- The task -
Reproduce word for word, from the entries below, the line with "Сила визуального сигнала", the line with "обзванивать клиентов в 8 утра каждый день. Я", and every line between them, and nothing more.

- Given data -

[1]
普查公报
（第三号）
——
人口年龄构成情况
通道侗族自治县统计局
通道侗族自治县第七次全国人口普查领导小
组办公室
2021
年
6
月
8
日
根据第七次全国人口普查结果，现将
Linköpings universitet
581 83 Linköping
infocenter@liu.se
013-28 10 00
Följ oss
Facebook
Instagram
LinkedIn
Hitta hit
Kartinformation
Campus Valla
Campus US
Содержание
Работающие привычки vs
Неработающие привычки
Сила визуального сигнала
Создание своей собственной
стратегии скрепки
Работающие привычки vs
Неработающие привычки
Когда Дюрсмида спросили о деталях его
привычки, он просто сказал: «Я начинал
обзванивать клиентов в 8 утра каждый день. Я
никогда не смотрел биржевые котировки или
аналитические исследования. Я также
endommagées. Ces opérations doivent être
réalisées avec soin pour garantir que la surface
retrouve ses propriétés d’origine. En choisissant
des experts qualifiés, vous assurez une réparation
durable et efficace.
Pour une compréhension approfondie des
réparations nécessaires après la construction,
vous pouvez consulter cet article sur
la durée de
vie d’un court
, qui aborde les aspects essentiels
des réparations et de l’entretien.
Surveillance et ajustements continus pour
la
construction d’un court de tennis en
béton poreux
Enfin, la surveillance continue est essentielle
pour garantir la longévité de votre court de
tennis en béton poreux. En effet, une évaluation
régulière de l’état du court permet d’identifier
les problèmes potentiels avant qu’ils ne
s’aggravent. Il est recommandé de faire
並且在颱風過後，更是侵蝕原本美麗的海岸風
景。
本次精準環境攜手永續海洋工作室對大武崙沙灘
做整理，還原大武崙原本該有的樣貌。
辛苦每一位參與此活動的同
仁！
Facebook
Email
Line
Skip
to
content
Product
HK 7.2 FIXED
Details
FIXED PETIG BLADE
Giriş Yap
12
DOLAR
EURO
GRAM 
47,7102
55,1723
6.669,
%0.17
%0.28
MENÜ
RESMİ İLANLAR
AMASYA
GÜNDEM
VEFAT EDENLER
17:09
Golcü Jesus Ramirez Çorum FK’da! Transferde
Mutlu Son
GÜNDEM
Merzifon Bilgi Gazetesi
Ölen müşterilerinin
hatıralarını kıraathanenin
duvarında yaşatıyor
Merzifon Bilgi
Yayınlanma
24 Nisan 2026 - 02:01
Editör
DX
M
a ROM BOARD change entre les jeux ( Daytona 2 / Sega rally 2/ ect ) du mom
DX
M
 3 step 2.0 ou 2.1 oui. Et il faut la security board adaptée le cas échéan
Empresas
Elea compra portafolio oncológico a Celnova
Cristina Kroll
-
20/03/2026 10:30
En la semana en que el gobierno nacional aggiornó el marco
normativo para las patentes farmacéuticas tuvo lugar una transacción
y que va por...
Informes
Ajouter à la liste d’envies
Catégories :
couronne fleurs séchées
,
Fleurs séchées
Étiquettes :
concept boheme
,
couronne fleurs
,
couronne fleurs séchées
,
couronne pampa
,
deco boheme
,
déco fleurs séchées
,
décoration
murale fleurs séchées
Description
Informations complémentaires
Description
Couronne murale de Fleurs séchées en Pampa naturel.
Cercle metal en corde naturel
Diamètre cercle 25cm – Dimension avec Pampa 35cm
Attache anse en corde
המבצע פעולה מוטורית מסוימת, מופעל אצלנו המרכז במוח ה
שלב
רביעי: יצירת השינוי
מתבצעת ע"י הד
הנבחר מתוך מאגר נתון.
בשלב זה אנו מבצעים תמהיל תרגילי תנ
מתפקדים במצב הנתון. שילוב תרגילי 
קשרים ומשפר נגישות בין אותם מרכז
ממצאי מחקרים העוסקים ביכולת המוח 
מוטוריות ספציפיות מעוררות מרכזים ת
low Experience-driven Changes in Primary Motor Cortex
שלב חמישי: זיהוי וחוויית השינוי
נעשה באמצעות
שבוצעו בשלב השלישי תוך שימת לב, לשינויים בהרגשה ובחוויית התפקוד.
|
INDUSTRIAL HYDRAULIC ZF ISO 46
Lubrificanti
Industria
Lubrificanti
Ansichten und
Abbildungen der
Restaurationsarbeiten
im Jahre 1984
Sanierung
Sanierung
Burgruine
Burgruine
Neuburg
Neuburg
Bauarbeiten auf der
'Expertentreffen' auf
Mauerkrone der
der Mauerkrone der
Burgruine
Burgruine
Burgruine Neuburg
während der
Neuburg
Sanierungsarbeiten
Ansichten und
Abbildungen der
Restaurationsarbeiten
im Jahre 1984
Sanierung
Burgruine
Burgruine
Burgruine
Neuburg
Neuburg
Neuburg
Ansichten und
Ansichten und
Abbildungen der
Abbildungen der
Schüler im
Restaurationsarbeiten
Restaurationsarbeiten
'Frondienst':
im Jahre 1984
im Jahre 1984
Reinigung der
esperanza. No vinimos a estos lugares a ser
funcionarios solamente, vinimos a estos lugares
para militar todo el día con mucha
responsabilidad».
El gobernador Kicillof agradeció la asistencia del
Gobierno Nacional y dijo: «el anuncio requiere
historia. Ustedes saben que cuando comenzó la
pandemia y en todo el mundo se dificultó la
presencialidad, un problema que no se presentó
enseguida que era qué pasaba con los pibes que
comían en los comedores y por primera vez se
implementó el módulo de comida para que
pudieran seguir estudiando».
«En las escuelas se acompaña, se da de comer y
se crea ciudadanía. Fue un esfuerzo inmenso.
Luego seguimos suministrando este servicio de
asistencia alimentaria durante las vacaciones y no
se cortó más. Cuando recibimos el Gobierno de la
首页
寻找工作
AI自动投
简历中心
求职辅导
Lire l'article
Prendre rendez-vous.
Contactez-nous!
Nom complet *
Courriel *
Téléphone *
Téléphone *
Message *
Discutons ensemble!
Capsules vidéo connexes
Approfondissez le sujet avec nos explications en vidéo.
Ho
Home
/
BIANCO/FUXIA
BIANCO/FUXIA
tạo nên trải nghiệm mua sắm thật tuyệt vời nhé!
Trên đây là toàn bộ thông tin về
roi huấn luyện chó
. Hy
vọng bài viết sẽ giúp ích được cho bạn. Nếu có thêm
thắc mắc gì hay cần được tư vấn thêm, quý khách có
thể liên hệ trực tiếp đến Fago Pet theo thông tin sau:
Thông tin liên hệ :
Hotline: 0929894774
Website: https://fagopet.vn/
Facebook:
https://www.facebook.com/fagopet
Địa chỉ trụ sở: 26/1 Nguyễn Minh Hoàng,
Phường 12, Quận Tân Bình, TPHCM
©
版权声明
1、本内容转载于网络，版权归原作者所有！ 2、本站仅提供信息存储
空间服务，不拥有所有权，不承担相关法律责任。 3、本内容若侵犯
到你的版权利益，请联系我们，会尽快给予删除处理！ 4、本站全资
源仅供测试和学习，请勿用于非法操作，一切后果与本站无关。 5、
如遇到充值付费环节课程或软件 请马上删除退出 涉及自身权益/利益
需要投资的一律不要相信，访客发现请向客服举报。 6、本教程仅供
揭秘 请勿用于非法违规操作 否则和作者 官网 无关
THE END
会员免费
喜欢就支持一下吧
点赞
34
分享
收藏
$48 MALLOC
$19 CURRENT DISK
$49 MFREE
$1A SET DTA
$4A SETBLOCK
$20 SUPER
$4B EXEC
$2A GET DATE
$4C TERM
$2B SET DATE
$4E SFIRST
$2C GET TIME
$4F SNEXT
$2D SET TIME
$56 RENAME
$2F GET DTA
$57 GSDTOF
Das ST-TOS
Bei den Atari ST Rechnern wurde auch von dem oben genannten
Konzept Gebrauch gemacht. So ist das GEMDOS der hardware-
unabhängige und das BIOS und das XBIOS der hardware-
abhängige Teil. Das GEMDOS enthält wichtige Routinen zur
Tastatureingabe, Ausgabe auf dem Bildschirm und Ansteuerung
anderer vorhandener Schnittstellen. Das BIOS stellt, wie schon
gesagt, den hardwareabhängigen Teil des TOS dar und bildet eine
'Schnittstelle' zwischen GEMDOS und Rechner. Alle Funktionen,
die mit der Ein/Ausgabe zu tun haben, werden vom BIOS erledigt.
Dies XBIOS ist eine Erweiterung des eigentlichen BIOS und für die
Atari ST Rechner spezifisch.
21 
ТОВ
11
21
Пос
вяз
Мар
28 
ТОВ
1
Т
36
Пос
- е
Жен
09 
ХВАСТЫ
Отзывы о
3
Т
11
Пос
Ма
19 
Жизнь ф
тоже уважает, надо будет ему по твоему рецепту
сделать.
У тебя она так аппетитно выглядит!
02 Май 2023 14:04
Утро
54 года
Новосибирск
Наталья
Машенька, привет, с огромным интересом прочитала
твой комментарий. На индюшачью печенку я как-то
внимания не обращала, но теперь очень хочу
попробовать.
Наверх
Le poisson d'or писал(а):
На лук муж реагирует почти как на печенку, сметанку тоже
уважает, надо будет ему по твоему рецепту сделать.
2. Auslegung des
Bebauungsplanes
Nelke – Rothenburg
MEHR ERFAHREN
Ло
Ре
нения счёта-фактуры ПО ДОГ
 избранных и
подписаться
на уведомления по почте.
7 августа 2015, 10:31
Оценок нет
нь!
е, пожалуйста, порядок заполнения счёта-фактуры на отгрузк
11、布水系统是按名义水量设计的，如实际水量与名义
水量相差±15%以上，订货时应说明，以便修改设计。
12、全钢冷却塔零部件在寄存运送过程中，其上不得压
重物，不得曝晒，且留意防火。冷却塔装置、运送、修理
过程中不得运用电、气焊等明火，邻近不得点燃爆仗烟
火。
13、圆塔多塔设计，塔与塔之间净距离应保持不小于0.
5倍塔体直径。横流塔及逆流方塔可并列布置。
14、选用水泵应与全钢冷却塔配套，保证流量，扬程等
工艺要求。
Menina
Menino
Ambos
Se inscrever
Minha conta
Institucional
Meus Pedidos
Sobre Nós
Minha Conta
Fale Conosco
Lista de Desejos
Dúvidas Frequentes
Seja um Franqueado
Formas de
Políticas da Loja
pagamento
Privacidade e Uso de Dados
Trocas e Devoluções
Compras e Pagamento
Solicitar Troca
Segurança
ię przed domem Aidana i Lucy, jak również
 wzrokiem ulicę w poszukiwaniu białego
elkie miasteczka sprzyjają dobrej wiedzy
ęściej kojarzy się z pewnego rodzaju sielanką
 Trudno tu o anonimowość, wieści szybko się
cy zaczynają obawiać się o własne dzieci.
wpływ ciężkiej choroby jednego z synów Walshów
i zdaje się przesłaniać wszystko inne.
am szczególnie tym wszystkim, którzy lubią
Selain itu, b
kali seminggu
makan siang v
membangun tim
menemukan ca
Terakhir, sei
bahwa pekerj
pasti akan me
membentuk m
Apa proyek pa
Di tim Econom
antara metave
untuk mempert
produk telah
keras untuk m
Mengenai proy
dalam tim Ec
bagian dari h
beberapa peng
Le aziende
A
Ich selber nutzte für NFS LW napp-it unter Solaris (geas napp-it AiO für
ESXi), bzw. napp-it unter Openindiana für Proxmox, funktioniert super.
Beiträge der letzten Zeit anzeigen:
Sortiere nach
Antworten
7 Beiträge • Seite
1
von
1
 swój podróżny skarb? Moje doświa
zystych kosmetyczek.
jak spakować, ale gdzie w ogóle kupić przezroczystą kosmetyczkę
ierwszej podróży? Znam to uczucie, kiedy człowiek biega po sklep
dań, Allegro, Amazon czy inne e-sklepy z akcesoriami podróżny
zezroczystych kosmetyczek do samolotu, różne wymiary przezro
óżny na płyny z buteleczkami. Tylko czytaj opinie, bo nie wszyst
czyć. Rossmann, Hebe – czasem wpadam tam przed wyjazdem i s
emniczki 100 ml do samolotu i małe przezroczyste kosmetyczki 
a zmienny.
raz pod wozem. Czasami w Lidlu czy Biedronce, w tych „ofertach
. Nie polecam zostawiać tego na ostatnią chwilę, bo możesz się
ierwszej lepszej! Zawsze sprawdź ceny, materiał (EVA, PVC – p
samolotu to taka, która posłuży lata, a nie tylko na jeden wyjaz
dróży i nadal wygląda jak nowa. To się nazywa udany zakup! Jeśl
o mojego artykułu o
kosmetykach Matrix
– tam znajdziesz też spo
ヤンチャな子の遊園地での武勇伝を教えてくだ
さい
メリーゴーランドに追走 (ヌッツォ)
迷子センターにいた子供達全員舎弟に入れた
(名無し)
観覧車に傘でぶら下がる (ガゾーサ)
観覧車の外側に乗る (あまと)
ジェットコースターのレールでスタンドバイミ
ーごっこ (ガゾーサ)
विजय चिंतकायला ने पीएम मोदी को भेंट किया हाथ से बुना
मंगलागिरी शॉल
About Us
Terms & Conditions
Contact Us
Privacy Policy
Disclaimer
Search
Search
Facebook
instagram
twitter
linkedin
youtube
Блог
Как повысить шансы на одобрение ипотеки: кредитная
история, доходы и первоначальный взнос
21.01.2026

- Reply -
Сила визуального сигнала
Создание своей собственной
стратегии скрепки
Работающие привычки vs
Неработающие привычки
Когда Дюрсмида спросили о деталях его
привычки, он просто сказал: «Я начинал
обзванивать клиентов в 8 утра каждый день. Я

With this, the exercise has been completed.